当時のシンガー・ソングライターというと、キャロル・キングやジェームス・テイラー(後のカーリーのご主人様)をはじめやや内向的なイメージで売られるアーティストが多く、今では信じがたいですが、あのエルトン・ジョンまでもが“現代の吟遊詩人”のキャッチで売り出されるなど、どこか陰のある存在が良しとされていた時代でありました。

そんな中にあって、カーリー・サイモンもデビューからの2作は、他のシンガー・ソングライターに近い作り方をされていたのですが、3作目の本作ではリチャード・ペリー、プロデュースの下、実に明るく、ポップロック指向のアルバム作りに転換し、これが大成功。ここに彼女の音楽スタイルの基本形が形作られたのです。

そんな彼女の独自路線の最たるものが、代表曲A3「うつろな愛」ではないでしょうか。ロック系の一流ミュージシャンをバックに従え、さらには一時期恋人とも噂されていたミック・ジャガーまでもを“個性マルダシ”のバック・コーラスに配し、最高にかっこいい女性“ロック・シンガー”に仕立て上げているのです。彼女の豊かな声量とその艶っぽくまったりとした独特の歌声をどうしたらもっと活かせるのか、まさしく名プロデューサー、リチャード・ペリーに導かれた成功であったと思います。

アルバム中「うつろな愛」が抜けて出来がいいのは間違いありませんが、ジェームス・テイラーに捧げたというタイトルナンバーのA5「ノー・シークレット」、カントリー・ロック調の「イット・ワズ・ソー・イージー」、ラストを飾るバラードB4「瞳を閉じて」等々、「うつろな愛」1曲で終わらせるのはもったいない佳曲ぞろです。アルバムと自体が全米№1に輝いたというのも納得の、素晴らしい出来栄えなのです。

このアルバムの大成功を受けて、しばらくリチャード・ペリーとの仕事が続き、74年の「モッキンバード」や77年の「007私を愛したスパイ」などのヒットを生んでいます。余談ですが、リチャード・ペリーは後に同じ手口でバーブラ・ストライザンドやポインター・シスターズをポップロック路線に引き込み、プロデューサーとして大成功を収めています。そうやって考えるとこのアルバムは、アーティストにとってだけでなく、プロデューサーにとっても大きな“転換点”をもたらしたと言えるのではないでしょうか。

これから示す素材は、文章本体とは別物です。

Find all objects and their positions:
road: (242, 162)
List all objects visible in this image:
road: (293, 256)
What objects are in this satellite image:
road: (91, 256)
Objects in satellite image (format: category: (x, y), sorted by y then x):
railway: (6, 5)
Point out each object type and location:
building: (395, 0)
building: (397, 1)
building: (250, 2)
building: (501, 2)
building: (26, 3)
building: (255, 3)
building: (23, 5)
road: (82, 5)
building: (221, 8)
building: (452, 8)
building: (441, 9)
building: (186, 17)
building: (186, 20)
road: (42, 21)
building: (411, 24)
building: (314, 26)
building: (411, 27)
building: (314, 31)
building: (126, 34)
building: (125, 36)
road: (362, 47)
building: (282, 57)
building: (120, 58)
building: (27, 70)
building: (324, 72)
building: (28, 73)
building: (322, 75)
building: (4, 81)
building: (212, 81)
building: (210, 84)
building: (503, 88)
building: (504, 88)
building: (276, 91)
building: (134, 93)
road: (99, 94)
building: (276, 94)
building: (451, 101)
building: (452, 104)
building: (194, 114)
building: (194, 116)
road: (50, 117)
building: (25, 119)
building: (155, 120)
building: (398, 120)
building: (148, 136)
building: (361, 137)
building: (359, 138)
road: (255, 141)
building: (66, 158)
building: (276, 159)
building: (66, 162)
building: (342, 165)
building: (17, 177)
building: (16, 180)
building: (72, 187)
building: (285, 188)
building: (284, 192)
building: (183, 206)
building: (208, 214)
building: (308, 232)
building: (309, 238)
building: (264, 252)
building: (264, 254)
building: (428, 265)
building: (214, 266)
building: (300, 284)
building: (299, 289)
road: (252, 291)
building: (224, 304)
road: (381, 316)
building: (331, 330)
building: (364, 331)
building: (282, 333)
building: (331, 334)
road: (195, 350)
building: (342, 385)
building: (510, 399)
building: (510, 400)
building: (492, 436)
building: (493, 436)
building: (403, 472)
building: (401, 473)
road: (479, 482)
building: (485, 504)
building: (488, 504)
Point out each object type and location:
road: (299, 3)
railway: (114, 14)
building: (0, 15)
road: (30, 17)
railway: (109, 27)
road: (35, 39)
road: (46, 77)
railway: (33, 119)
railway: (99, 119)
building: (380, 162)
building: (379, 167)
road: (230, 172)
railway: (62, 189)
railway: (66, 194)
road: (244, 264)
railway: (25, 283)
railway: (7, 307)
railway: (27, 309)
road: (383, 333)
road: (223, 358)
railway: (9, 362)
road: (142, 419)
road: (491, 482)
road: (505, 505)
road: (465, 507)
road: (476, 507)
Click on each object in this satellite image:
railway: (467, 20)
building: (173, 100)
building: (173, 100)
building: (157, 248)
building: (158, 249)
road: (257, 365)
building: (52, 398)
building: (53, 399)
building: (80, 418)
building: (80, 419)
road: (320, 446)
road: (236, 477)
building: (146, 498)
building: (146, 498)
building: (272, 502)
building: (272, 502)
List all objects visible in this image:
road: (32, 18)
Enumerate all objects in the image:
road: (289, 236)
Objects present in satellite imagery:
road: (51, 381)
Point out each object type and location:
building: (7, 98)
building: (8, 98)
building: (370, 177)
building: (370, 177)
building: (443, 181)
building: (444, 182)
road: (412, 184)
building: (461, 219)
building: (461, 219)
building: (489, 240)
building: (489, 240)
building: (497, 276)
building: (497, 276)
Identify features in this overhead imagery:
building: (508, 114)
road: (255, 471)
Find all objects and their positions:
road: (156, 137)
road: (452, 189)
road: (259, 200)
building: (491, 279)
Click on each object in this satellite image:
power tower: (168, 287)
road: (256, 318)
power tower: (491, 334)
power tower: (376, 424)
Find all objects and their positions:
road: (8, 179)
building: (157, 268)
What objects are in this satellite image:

カーリーはその後も、ドゥービー・ブラザーズのフロント・マン、マイケル・マクドナルドとの競演ヒット「ユー・ビロング・トゥ・ミー」を放つなど、一貫した変わらぬ路線でコンスタントな活躍を続けていますが、日本では「うつろな愛」以外はイマイチ印象が薄い感じです。彼女の存在感溢れるルックスと、魅力的な歌声での迫力ある歌唱を聴くにつけ、もっともっと見直されていいアーティストではないかと思うのですが…。